The city bought a hotel and added another 130 hotel rooms to make available in the near term for people who need isolation and quarantine rooms during the pandemic. The Department of Health will operate the facilities.
“The counties are a little bit more nimble in being able to affect change faster and get agreements faster,” Char said. “If the state can help provide the guidance and the public health and medical expertise and the counties that typically don’t have that medical expertise at hand can tap into that so that they can operationalize things, I think that’s a win for everybody — most of all for the people in the community.”

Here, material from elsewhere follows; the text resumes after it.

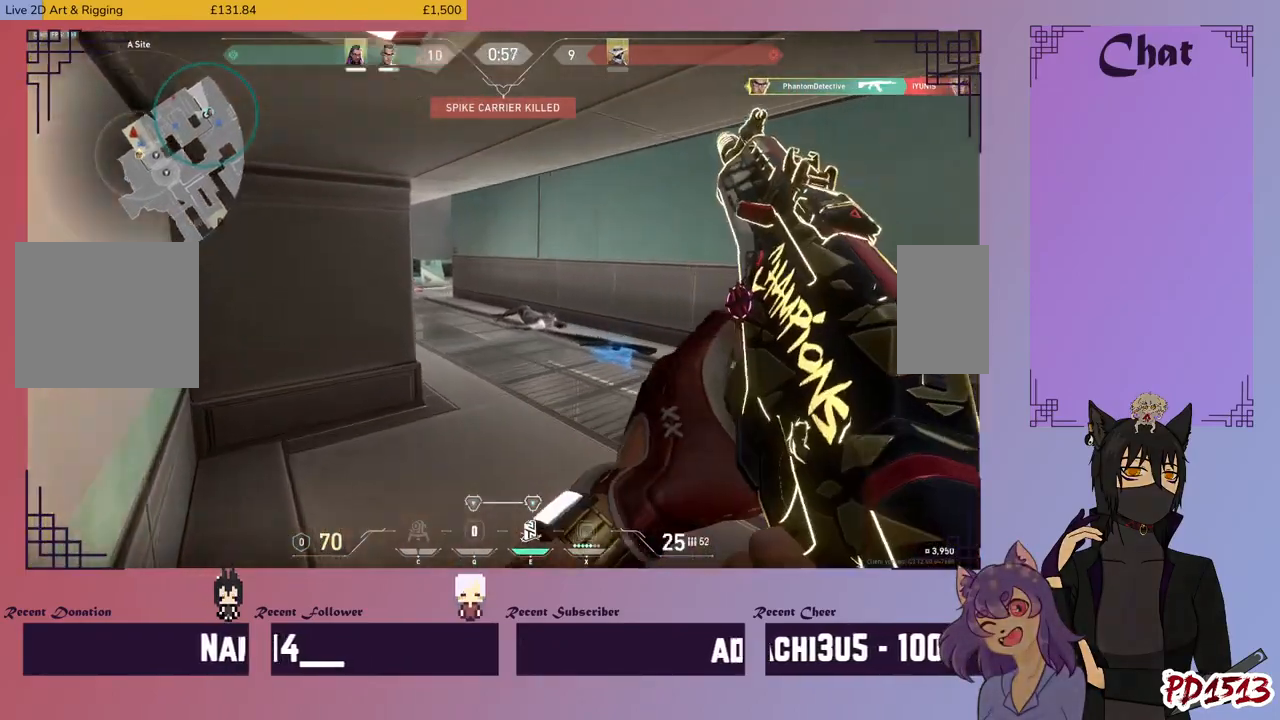
{"keys": ["d"], "mouse": [], "events": [[367, "d", "down"], [434, "a", "up"]]}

While Char’s chief concern is curbing the spread of the virus, she said she also considers the toppled local economy to be a public health problem.
As Hawaii moves to launch the long-awaited pre-travel testing program, Char said the best way the state can poise itself for economic rejuvenation is to keep a healthy population.
When the pre-travel testing program begins on Oct. 15, it will for the first time allow trans-Pacific arrivals to avoid the state’s mandatory 14-day quarantine with proof of a qualifying negative COVID-19 test. The state anticipates Hawaii will see between 8,000 and 10,000 daily trans-Pacific arrivals by the end of 2020, up from an average of several hundred arrivals per day since the onset of the pandemic.
Char said she supports a second test for trans-Pacific travelers after their arrival in the islands — as soon as the state has enough testing capacity. A second test is not currently part of the state’s plan, but it’s a feature that critics of the plan, many of whom are medical experts, are advocating for. They fear a one-test program will miss people who caught the virus right before or during their travel to Hawaii.
“I think it’s about building as many layers of safety as we can,” Char said. “And we have to take into account reality — what kind of capacity we have, what kind of resources we have. Right now we don’t have that capacity (for a second test).”
Char said it’s her understanding that once the state acquires a big enough testing kit stockpile to require a second test, Gov. David Ige is on board with it.
“I think if we can keep a really healthy population, that’s going to be the absolute best thing for the community — and that’s going to get the economy up and running,” Char said. “If we have a really, really unhealthy population with uncontrolled disease that’s just running rampant, that’s not going to be healthy for the economy.”
The DOH needs to “step up,” Char said, and provide the public and other state officials with better guidance and leadership. But she also said the DOH can’t do it alone, underscoring the importance that every Hawaii resident adhere to mask-wearing, hand-washing and social distancing protocols.
“I know people are fatigued,” she said. “But I think if we all keep the mindset that, ‘What I do keeps you safe, what you do keeps me safe,’ and if we work together, we can do this.”